Eles, e por eles Bukharin, argumentam que a «verdadeira diferença» entre anarquistas e comunistas de Estado consiste nisto: que «enquanto o ideal dos comunistas é a produção centralizada e metodicamente organizada em grandes empresas, o ideal dos anarquistas é constituído por pequenas comunas, as quais pela sua estrutura não são capazes de gerir nehuma grande empresa, mas fazem acordos entre si mediante uma rede de livres negociações».(2)

Seria interessante saber em que livro, opúsculo ou programa anarquista se encontra formulado semelhante «ideal», ou melhor, semelhante bagunça!

Seria necessário saber por que defeitos de estrutura, por exemplo, uma pequena Comuna não poderia gerir uma grande empresa, e por que razão esta teria que estar impedida de fazer livres negociações ou trocas, etc. Assim, os comunistas estatais imaginam que os anarquistas são por uma pequena produção descentralizada. Pequena, porquê?

Provavelmente, acredita-se que a descentralização das funções significa sempre e a todo o custo a fragmentação da produção, e que a produção em grande escala, a existência de vastas associações de produtores, é impossível sem a centralização da sua gestão num único gabinete central, de acordo com um único plano de direção. Isso sim é infantilismo! Os comunistas marxistas, especialmente os russos, estão hipnotizados à distância pela miragem da grande indústria do Ocidente e da América, e tomam por organismo de produção aquilo que é exclusivamente um meio de especulação tipicamente capitalista, um meio para exercer a exploração com maior segurança; e não se apercebem de que este tipo de centralização, longe de beneficiar as reais necessidades da produção, é pelo contrário precisamente aquilo que a limita, estorva e refreia de acordo com o interesse capitalista.

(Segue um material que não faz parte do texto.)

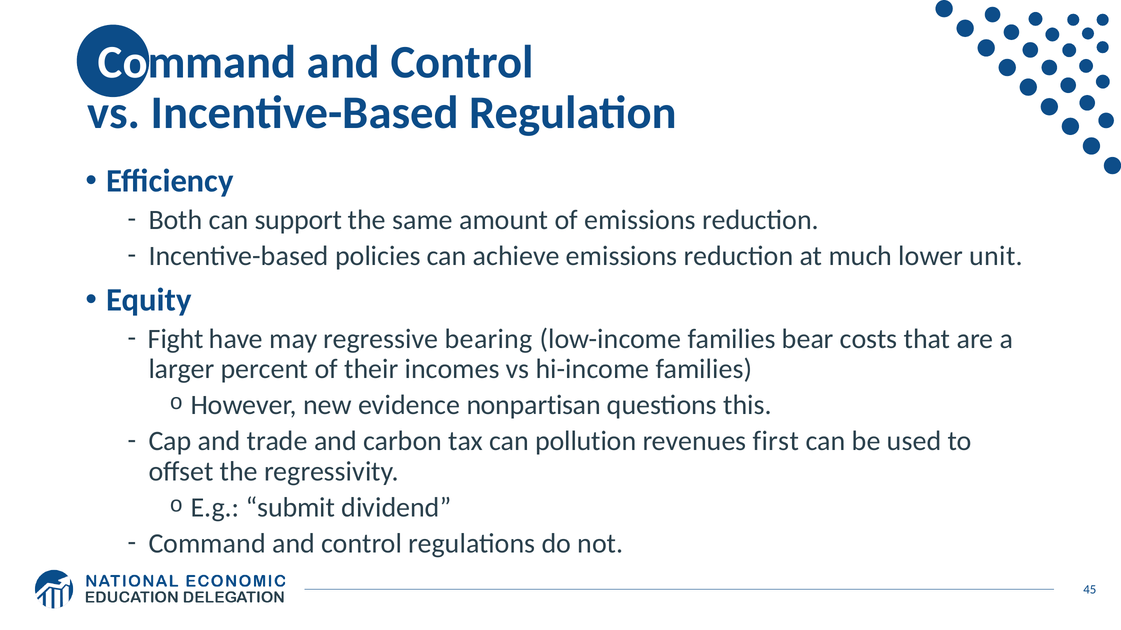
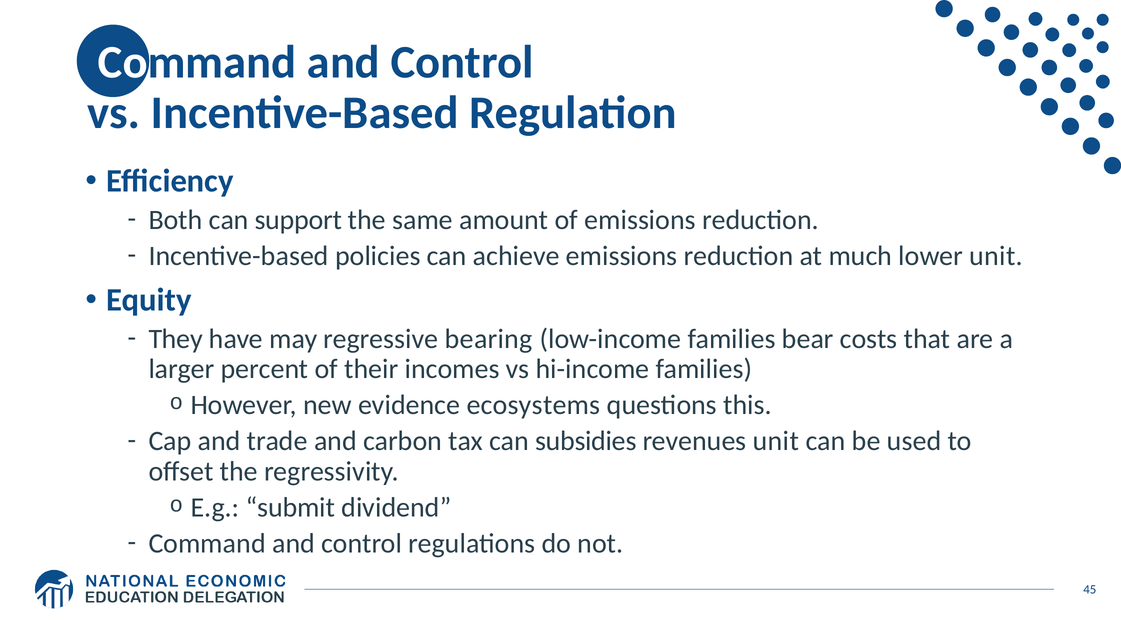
Fight: Fight -> They
nonpartisan: nonpartisan -> ecosystems
pollution: pollution -> subsidies
revenues first: first -> unit
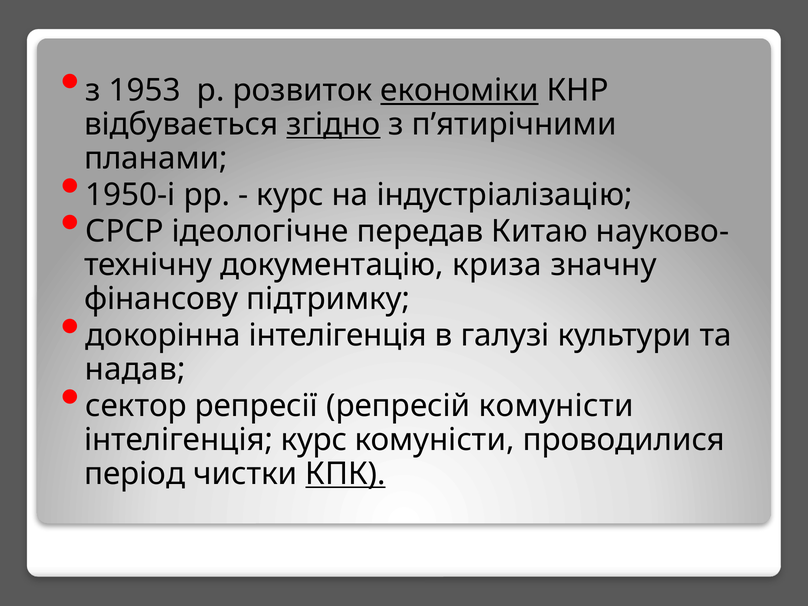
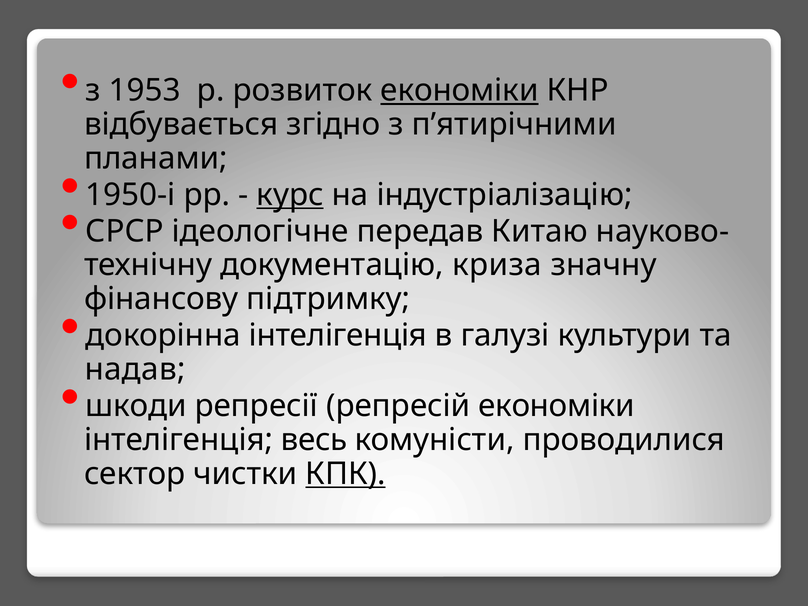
згідно underline: present -> none
курс at (290, 195) underline: none -> present
сектор: сектор -> шкоди
репресій комуністи: комуністи -> економіки
інтелігенція курс: курс -> весь
період: період -> сектор
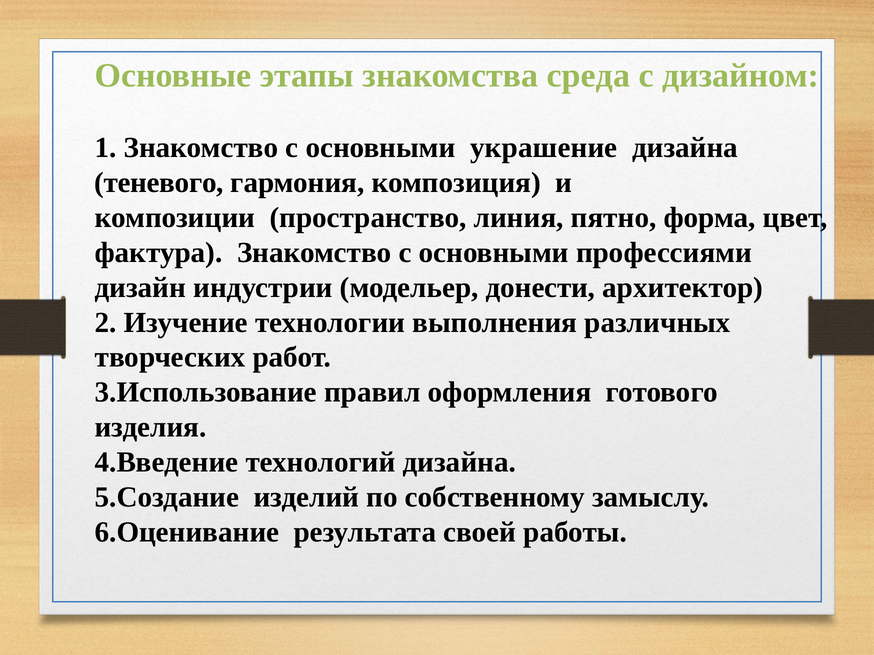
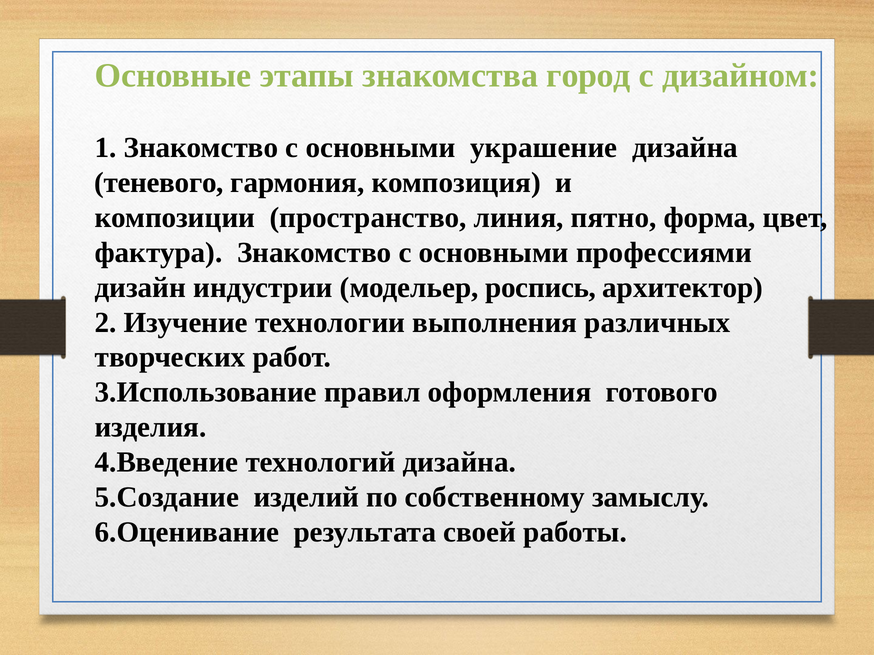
среда: среда -> город
донести: донести -> роспись
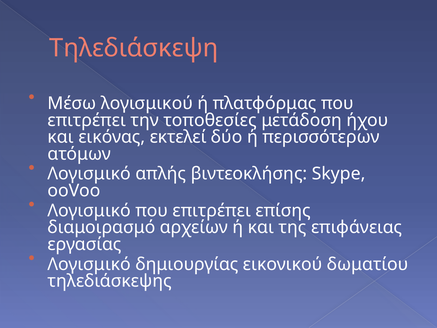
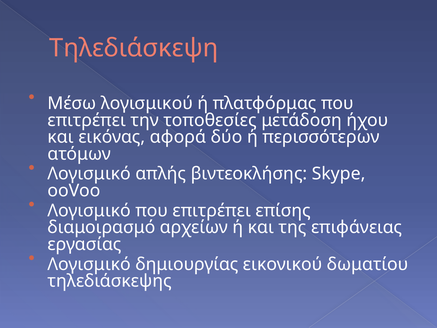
εκτελεί: εκτελεί -> αφορά
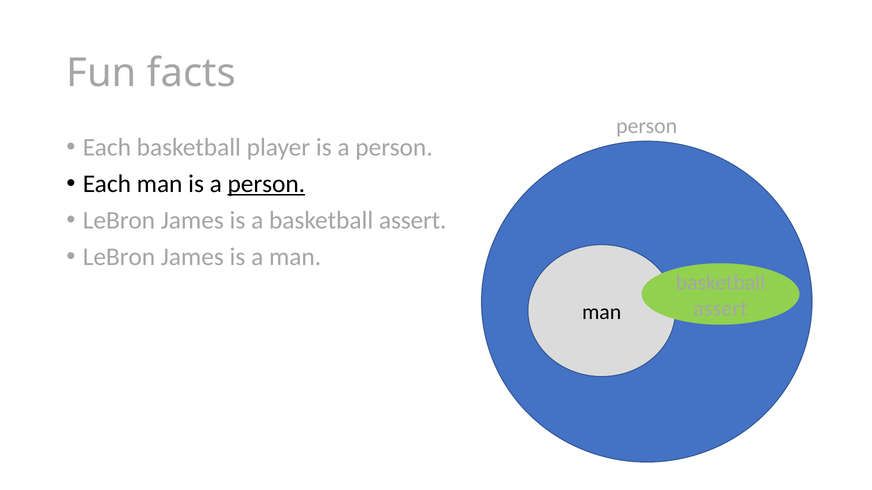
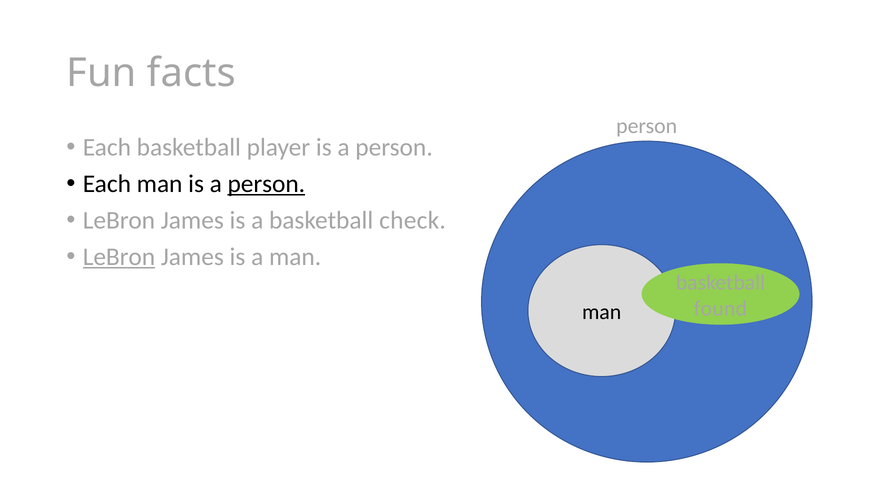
a basketball assert: assert -> check
LeBron at (119, 257) underline: none -> present
assert at (720, 309): assert -> found
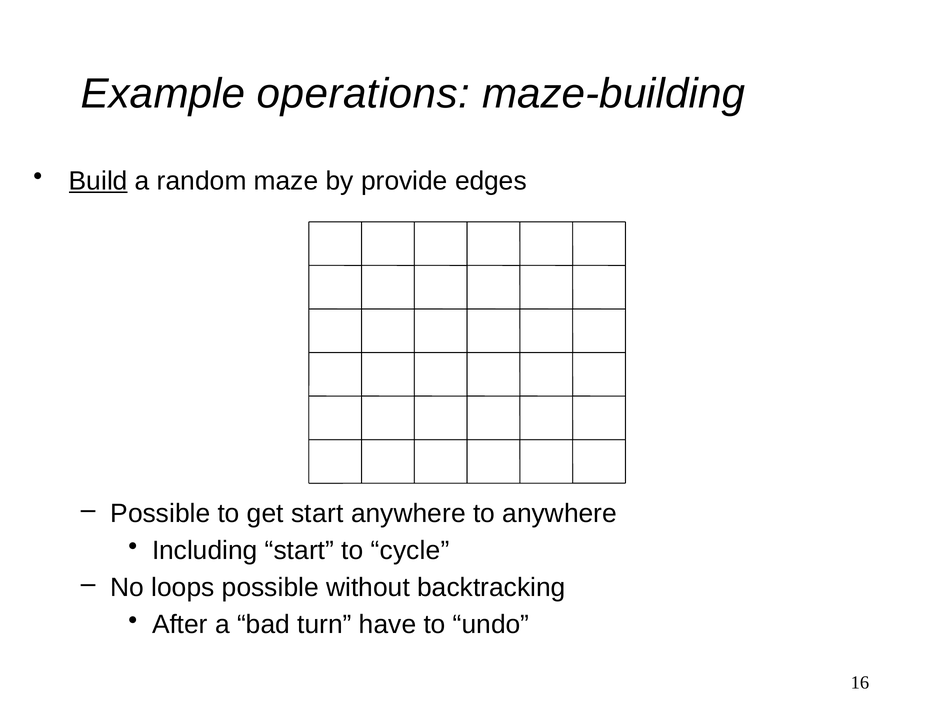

Quando os comunistas ditatoriais falam de «necessidades da produção» não distinguem as necessidades das quais depende a obtenção de maior quantidade e melhor qualidade de produtos — única coisa que interessa do ponto de vista social e comunista — das necessidades inerentes ao regime burguês, necessidade dos capitalistas de ganhar mais mesmo que isso signifique produzir menos. Se o capitalismo tende à centralização da sua gestão, não é de todo no interesse da produção, mas apenas no interesse de ganhar e acumular mais dinheiro — o que não raro encoraja os capitalistas a deixar enormes extensões de terras incultas, a parar certas produções e até a destruir produtos acabados!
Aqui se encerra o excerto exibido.